Он был самым, наверное, чудесным ребёнком, самым идеальным, самым правильным, самым красивым и замечательным.
Он был тем ребёнком, на которого можно было смотреть часами, и я не хотела выпускать его из рук. Я даже от себя его далеко не хотела отпускать, поэтому, когда Рустам загремел чашками, я между делом уточнила:
— А где кокон?
Рус вздрогнул. Мне показалось, что он уронил кружку меньшего размера в раковину. А потом резко обернулся ко мне.
— Какой кокон? — уточнил он, явно не понимая, про что я пытаюсь сказать.
— Среди детских вещей, — медленно начала я.— Был специальный кокон для кровати. Чтобы кормить лёжа.
— А ты уже можешь кормить, у тебя пришло молоко? — взволнованно уточнил Рустам, и в его руках снова появилась кружка.
А почему он волновался, почему он так переживал? У него руки ведь дрожали, и чай муж донести до меня с трудом смог.
— Наверное, да, я не знаю, — призналась я и проследила, как Рустам поставил на прикроватную тумбочку чашку и перевёл на меня взгляд.

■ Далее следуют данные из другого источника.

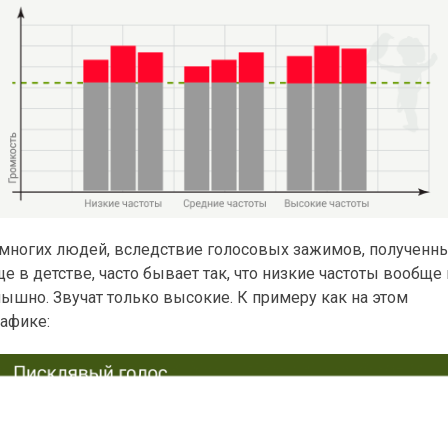
 многих людей, вследствие голосовых зажимов, полученн
е в детстве, часто бывает так, что низкие частоты вообще
лышно. Звучат только высокие. К примеру как на этом
рафике:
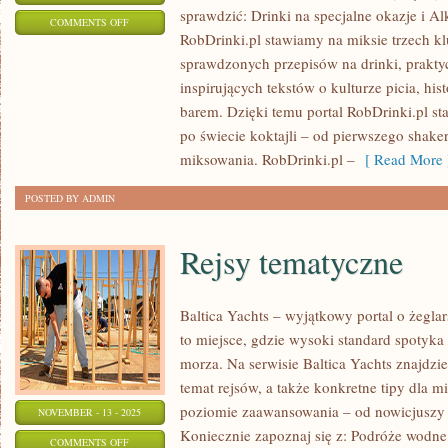
sprawdzić: Drinki na specjalne okazje i Al
ON
COMMENTS OFF
RobDrinki.pl stawiamy na miksie trzech 
STAND
sprawdzonych przepisów na drinki, prakt
UP’Y
inspirujących tekstów o kulturze picia, hist
barem. Dzięki temu portal RobDrinki.pl s
po świecie koktajli – od pierwszego shak
miksowania. RobDrinki.pl –
[ Read More 
POSTED BY ADMIN
Rejsy tematyczne
Baltica Yachts – wyjątkowy portal o żeglar
to miejsce, gdzie wysoki standard spotyka
morza. Na serwisie Baltica Yachts znajdzie
temat rejsów, a także konkretne tipy dla
poziomie zaawansowania – od nowicjuszy
NOVEMBER - 13 - 2025
Koniecznie zapoznaj się z: Podróże wodne 
ON
COMMENTS OFF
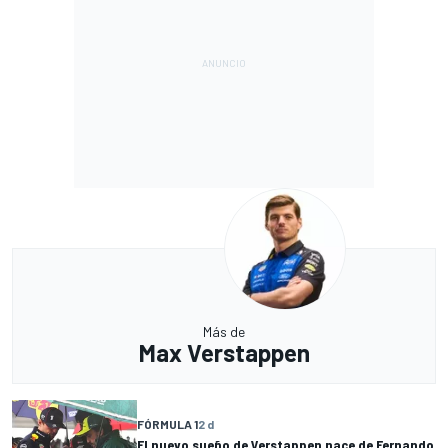
Más de
Max Verstappen
FÓRMULA 1
2 d
El nuevo sueño de Verstappen nace de Fernando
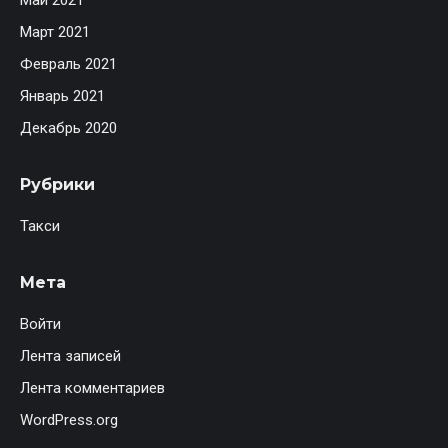
Май 2021
Март 2021
Февраль 2021
Январь 2021
Декабрь 2020
Рубрики
Такси
Мета
Войти
Лента записей
Лента комментариев
WordPress.org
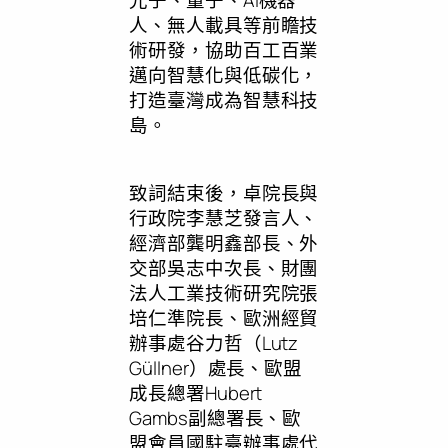
人、無人載具等前瞻技
術研發，協助百工百業
邁向智慧化與低碳化，
打造臺灣成為智慧科技
島。
致詞結束後，卓院長與
行政院李慧芝發言人、
經濟部龔明鑫部長、外
交部吳志中次長、財團
法人工業技術研究院張
培仁準院長、歐洲經貿
辦事處谷力哲（Lutz
Güllner）處長、歐盟
成長總署Hubert
Gambs副總署長、歐
盟會員國駐臺辦事處代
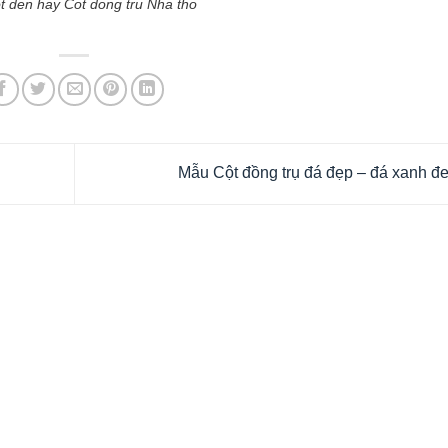
 den hay Cot dong tru Nha tho
Mẫu Cột đồng trụ đá đẹp – đá xanh đ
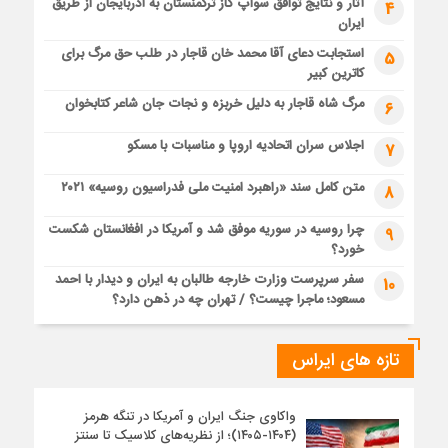
آثار و نتایج توافق سواپ گاز ترکمنستان به آذربایجان از طریق
4
ایران
استجابت دعای آقا محمد خان قاجار در طلب حق مرگ برای
5
کاترین کبیر
مرگ شاه قاجار به دلیل خربزه و نجات جان شاعر کتابخوان
6
اجلاس سران اتحادیه اروپا و مناسبات با مسکو
7
متن کامل سند «راهبرد امنیت ملی فدراسیون روسیه» ۲۰۲۱
8
چرا روسیه در سوریه موفق شد و آمریکا در افغانستان شکست
9
خورد؟
سفر سرپرست وزارت خارجه طالبان به ایران و دیدار با احمد
10
مسعود؛ ماجرا چیست؟ / تهران چه در ذهن دارد؟
تازه های ایراس
واکاوی جنگ ایران و آمریکا در تنگه هرمز
(۱۴۰۴-۱۴۰۵)؛ از نظریه‌های کلاسیک تا سنتز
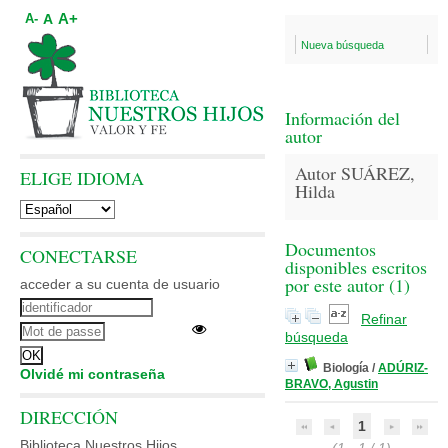
A+
A
A-
Nueva búsqueda
Información del
autor
Autor SUÁREZ,
ELIGE IDIOMA
Hilda
Documentos
CONECTARSE
disponibles escritos
por este autor (
1
)
acceder a su cuenta de usuario
Refinar
búsqueda
Biología
/
ADÚRIZ-
Olvidé mi contraseña
BRAVO, Agustin
DIRECCIÓN
1
Biblioteca Nuestros Hijos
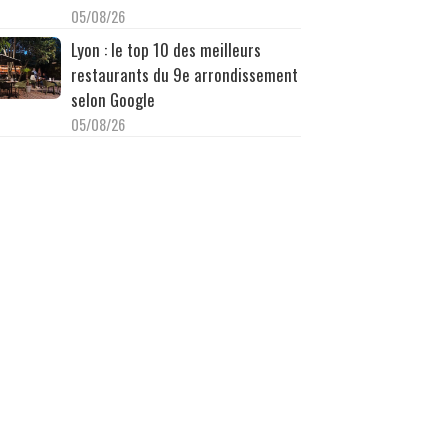
05/08/26
Lyon : le top 10 des meilleurs
restaurants du 9e arrondissement
selon Google
05/08/26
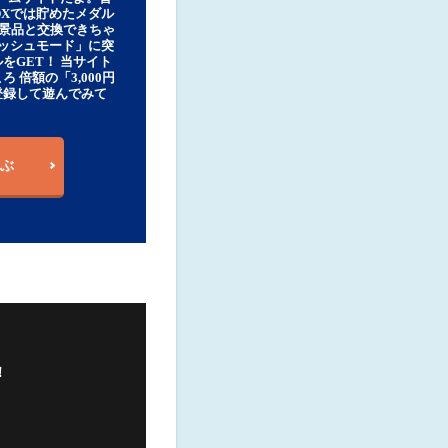
DXでは貯めたメダル
豪華景品と交換できちゃ
ッシュモード」に突
をGET！ 当サイト
ろ 倍額の「3,000円
登録して遊んでみて
ぶ
！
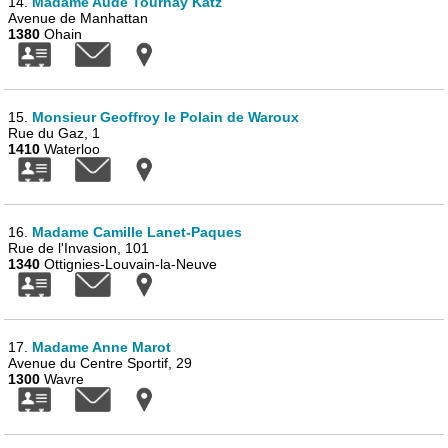
14.
Madame Aude Tournay Katz
Avenue de Manhattan
1380
Ohain
15.
Monsieur Geoffroy le Polain de Waroux
Rue du Gaz, 1
1410
Waterloo
16.
Madame Camille Lanet-Paques
Rue de l'Invasion, 101
1340
Ottignies-Louvain-la-Neuve
17.
Madame Anne Marot
Avenue du Centre Sportif, 29
1300
Wavre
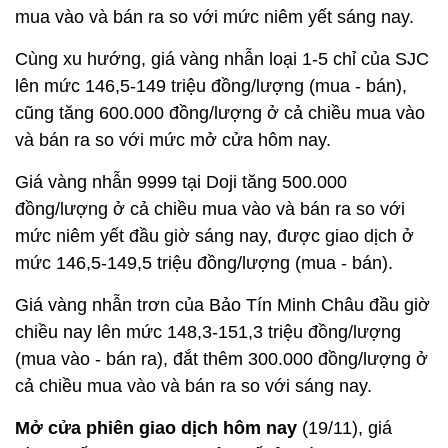
mua vào và bán ra so với mức niêm yết sáng nay.
Cùng xu hướng, giá vàng nhẫn loại 1-5 chỉ của SJC
lên mức 146,5-149 triệu đồng/lượng (mua - bán),
cũng tăng 600.000 đồng/lượng ở cả chiều mua vào
và bán ra so với mức mở cửa hôm nay.
Giá vàng nhẫn 9999 tại Doji tăng 500.000
đồng/lượng ở cả chiều mua vào và bán ra so với
mức niêm yết đầu giờ sáng nay, được giao dịch ở
mức 146,5-149,5 triệu đồng/lượng (mua - bán).
Giá vàng nhẫn trơn của Bảo Tín Minh Châu đầu giờ
chiều nay lên mức 148,3-151,3 triệu đồng/lượng
(mua vào - bán ra), đắt thêm 300.000 đồng/lượng ở
cả chiều mua vào và bán ra so với sáng nay.
Mở cửa phiên giao dịch hôm nay
(19/11), giá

— Давай в люльку, а сама попей.
Муж наклонился ко мне, и меня обдало его ароматом, не духами, не туалетной водой, не гелем для душа, а именно его ароматом. Чуть сладковатый с тонкой ноткой горечи, как будто бы от лемонграсса. И все это зашлифовано мускусом, что ли…
Я отвела глаза. Да, сейчас от него не пахло ни другой женщиной, ни улицей, ничем. Его запах. Но это не означало, что от него не запахнет иначе в ближайшее время.
— Надо об этом узнать у врачей, и тогда, возможно, я сам съезжу домой. Ты мне скажешь, что привезти, и я все привезу. Если нужен этот кокон, значит, я привезу этот кокон. Мать, видимо, просто не знала.
Я опустила глаза, и Рустам, подняв кружку чашку с тумбочки, протянул её мне я боялась обжечься и не удержать, поэтому покачала головой, намекая, чтобы ещё чуть-чуть постоял чай, остывая.